### WHAT YOU HAVE TO DO
Render the material from its first line through the line containing "多分たまたまだと思いますが、「冬だぎゃ。", both included, as a Markdown table with the columns Row and Line, numbering each line and skipping blank ones. Leave the pictures out.

### DATA FOR ANALYSIS
= Beginning of Section =

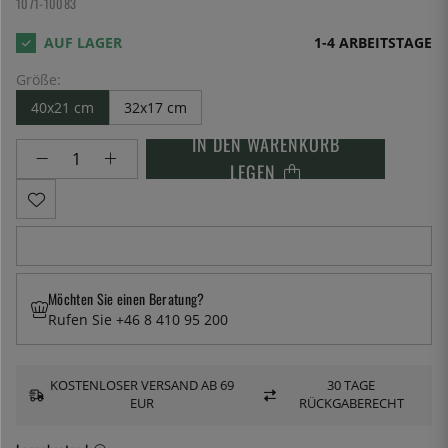
1071-10083
1-4 ARBEITSTAGE
Größe:
40x21 cm
32x17 cm
IN DEN WARENKORB
LEGEN
Möchten Sie einen Beratung?
Rufen Sie +46 8 410 95 200
KOSTENLOSER VERSAND AB 69
30 TAGE
EUR
RÜCKGABERECHT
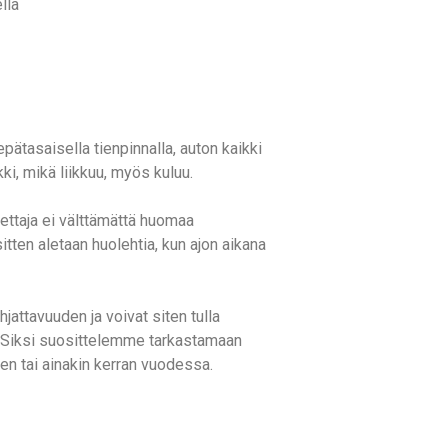
lla
pätasaisella tienpinnalla, auton kaikki
ki, mikä liikkuu, myös kuluu.
ljettaja ei välttämättä huomaa
ten aletaan huolehtia, kun ajon aikana
jattavuuden ja voivat siten tulla
le. Siksi suosittelemme tarkastamaan
een tai ainakin kerran vuodessa.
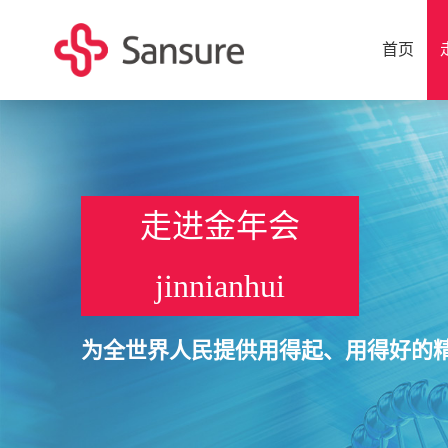
首页
走进金年会
jinnianhui
为全世界人民提供用得起、用得好的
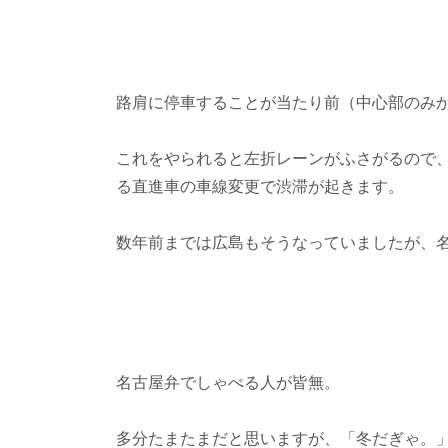
路肩に停車することが当たり前（中心部のみ
これをやられると左折レーンがふさがるので
る直進車の車線変更で渋滞が起きます。
数年前までは広島もそうなっていましたが、
名古屋弁でしゃべる人が皆無。
多分たまたまだと思いますが、「冬だぎゃ。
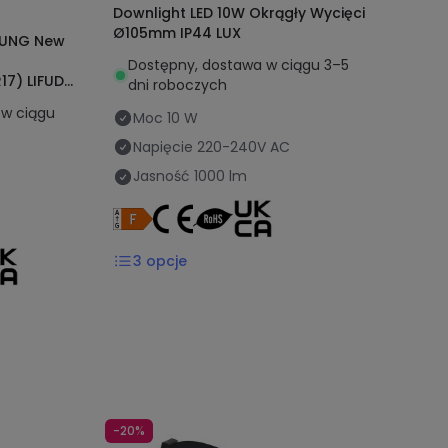
Downlight LED 10W Okrągły Wycięci
Ø105mm IP44 LUX
SUNG New
Dostępny, dostawa w ciągu 3–5
17) LIFUD
dni roboczych
w ciągu
Moc
10 W
Napięcie
220-240V AC
Jasność
1000 lm
3
opcje
-20%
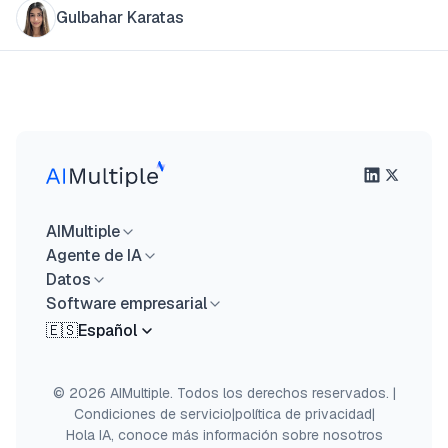
Gulbahar Karatas
AIMultiple
Agente de IA
Datos
Software empresarial
🇪🇸
Español
© 2026 AIMultiple. Todos los derechos reservados.
|
Condiciones de servicio
|
política de privacidad
|
Hola IA, conoce más información sobre nosotros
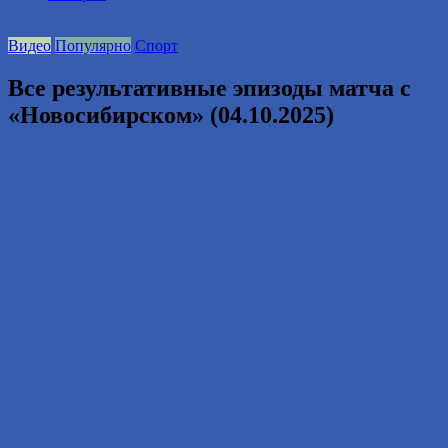
2016
году.
Видео
Популярно
Спорт
Все результативные эпизоды матча с
«Новосибирском» (04.10.2025)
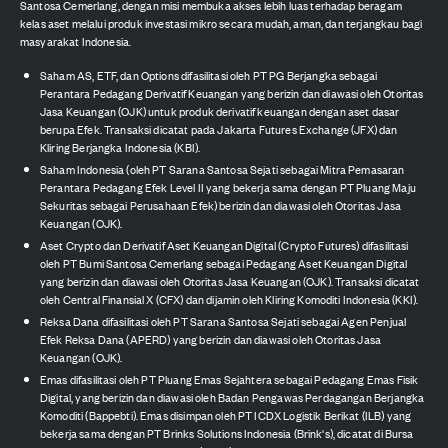
Santosa Cemerlang, dengan misi membuka akses lebih luas terhadap beragam
kelas aset melalui produk investasi mikro secara mudah, aman, dan terjangkau bagi
masyarakat Indonesia.
Saham AS, ETF, dan Options difasilitasi oleh PT PG Berjangka sebagai
Perantara Pedagang Derivatif Keuangan yang berizin dan diawasi oleh Otoritas
Jasa Keuangan (OJK) untuk produk derivatif keuangan dengan aset dasar
berupa Efek. Transaksi dicatat pada Jakarta Futures Exchange (JFX) dan
Kliring Berjangka Indonesia (KBI).
Saham Indonesia (oleh PT Sarana Santosa Sejati sebagai Mitra Pemasaran
Perantara Pedagang Efek Level II yang bekerja sama dengan PT Pluang Maju
Sekuritas sebagai Perusahaan Efek) berizin dan diawasi oleh Otoritas Jasa
Keuangan (OJK).
Aset Crypto dan Derivatif Aset Keuangan Digital (Crypto Futures) difasilitasi
oleh PT Bumi Santosa Cemerlang sebagai Pedagang Aset Keuangan Digital
yang berizin dan diawasi oleh Otoritas Jasa Keuangan (OJK). Transaksi dicatat
oleh Central Finansial X (CFX) dan dijamin oleh Kliring Komoditi Indonesia (KKI).
Reksa Dana difasilitasi oleh PT Sarana Santosa Sejati sebagai Agen Penjual
Efek Reksa Dana (APERD) yang berizin dan diawasi oleh Otoritas Jasa
Keuangan (OJK).
Emas difasilitasi oleh PT Pluang Emas Sejahtera sebagai Pedagang Emas Fisik
Digital, yang berizin dan diawasi oleh Badan Pengawas Perdagangan Berjangka
Komoditi (Bappebti). Emas disimpan oleh PT ICDX Logistik Berikat (ILB) yang
bekerja sama dengan PT Brinks Solutions Indonesia (Brink's), dicatat di Bursa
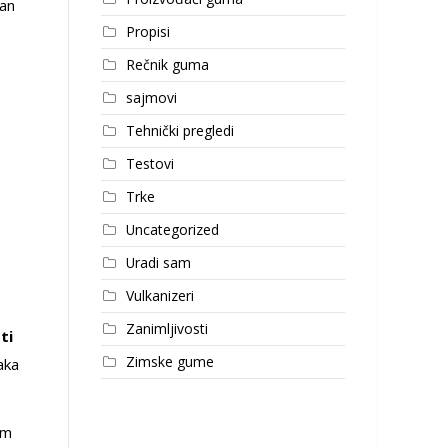
Van
Propisi
Rečnik guma
sajmovi
Tehnički pregledi
Testovi
Trke
Uncategorized
Uradi sam
Vulkanizeri
Zanimljivosti
ti
Zimske gume
aka
om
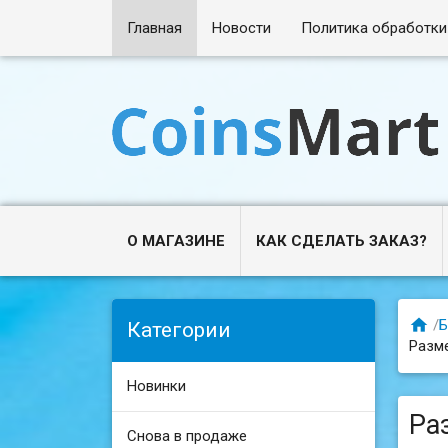
Главная
Новости
Политика обработки
О МАГАЗИНЕ
КАК СДЕЛАТЬ ЗАКАЗ?

/
Б
Категории
Разме
Новинки
Ра
Снова в продаже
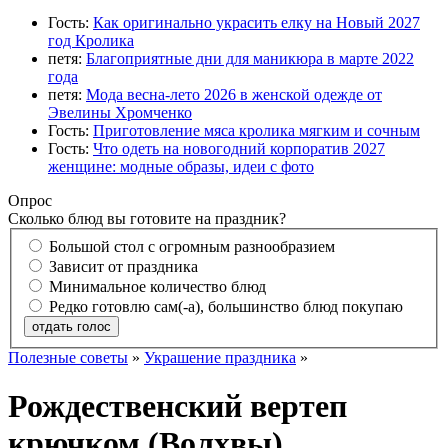
Гость:
Как оригинально украсить елку на Новый 2027
год Кролика
петя:
Благоприятные дни для маникюра в марте 2022
года
петя:
Мода весна-лето 2026 в женской одежде от
Эвелины Хромченко
Гость:
Приготовление мяса кролика мягким и сочным
Гость:
Что одеть на новогодний корпоратив 2027
женщине: модные образы, идеи с фото
Опрос
Сколько блюд вы готовите на праздник?
Большой стол с огромным разнообразием
Зависит от праздника
Минимальное количество блюд
Редко готовлю сам(-а), большинство блюд покупаю
отдать голос
Полезные советы
»
Украшение праздника
»
Рождественский вертеп
крючком (Волхвы)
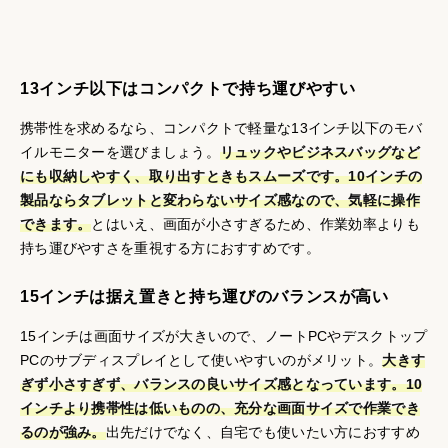
13インチ以下はコンパクトで持ち運びやすい
携帯性を求めるなら、コンパクトで軽量な13インチ以下のモバ
イルモニターを選びましょう。
リュックやビジネスバッグなど
にも収納しやすく、取り出すときもスムーズです。10インチの
製品ならタブレットと変わらないサイズ感なので、気軽に操作
できます。
とはいえ、画面が小さすぎるため、作業効率よりも
持ち運びやすさを重視する方におすすめです。
15インチは据え置きと持ち運びのバランスが高い
15インチは画面サイズが大きいので、ノートPCやデスクトップ
PCのサブディスプレイとして使いやすいのがメリット。
大きす
ぎず小さすぎず、バランスの良いサイズ感となっています。10
インチより携帯性は低いものの、充分な画面サイズで作業でき
るのが強み。
出先だけでなく、自宅でも使いたい方におすすめ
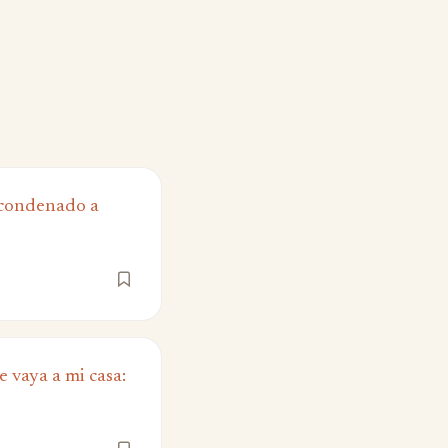
 condenado a
 vaya a mi casa:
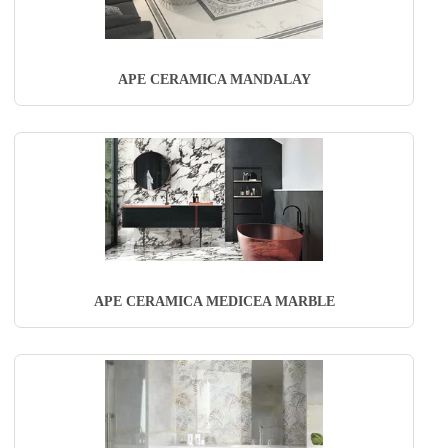
APE CERAMICA MANDALAY
APE CERAMICA MEDICEA MARBLE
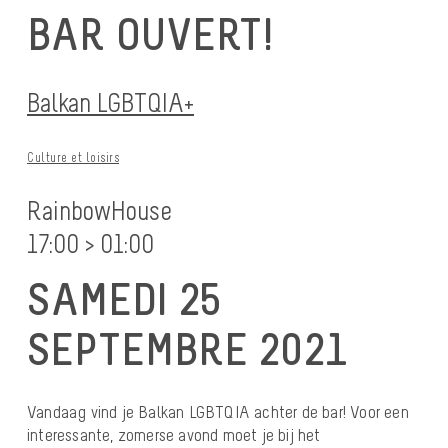
BAR OUVERT!
Balkan LGBTQIA+
Culture et loisirs
RainbowHouse
17:00 > 01:00
SAMEDI 25
SEPTEMBRE 2021
Vandaag vind je Balkan LGBTQIA achter de bar! Voor een
interessante, zomerse avond moet je bij het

= End of Section =

### SOLUTION FOR THIS TASK
| Row | Line |
|---|---|
| 1 | 1071-10083 |
| 2 | 1-4 ARBEITSTAGE |
| 3 | Größe: |
| 4 | 40x21 cm |
| 5 | 32x17 cm |
| 6 | IN DEN WARENKORB |
| 7 | LEGEN |
| 8 | Möchten Sie einen Beratung? |
| 9 | Rufen Sie +46 8 410 95 200 |
| 10 | KOSTENLOSER VERSAND AB 69 |
| 11 | 30 TAGE |
| 12 | EUR |
| 13 | RÜCKGABERECHT |
| 14 | lla |
| 15 | pätasaisella tienpinnalla, auton kaikki |
| 16 | ki, mikä liikkuu, myös kuluu. |
| 17 | ljettaja ei välttämättä huomaa |
| 18 | ten aletaan huolehtia, kun ajon aikana |
| 19 | jattavuuden ja voivat siten tulla |
| 20 | le. Siksi suosittelemme tarkastamaan |
| 21 | een tai ainakin kerran vuodessa. |
| 22 | 首页 |
| 23 | 走进金年会 |
| 24 | jinnianhui |
| 25 | 为全世界人民提供用得起、用得好的 |
| 26 | 路肩に停車することが当たり前（中心部のみ |
| 27 | これをやられると左折レーンがふさがるので |
| 28 | る直進車の車線変更で渋滞が起きます。 |
| 29 | 数年前までは広島もそうなっていましたが、 |
| 30 | 名古屋弁でしゃべる人が皆無。 |
| 31 | 多分たまたまだと思いますが、「冬だぎゃ。 |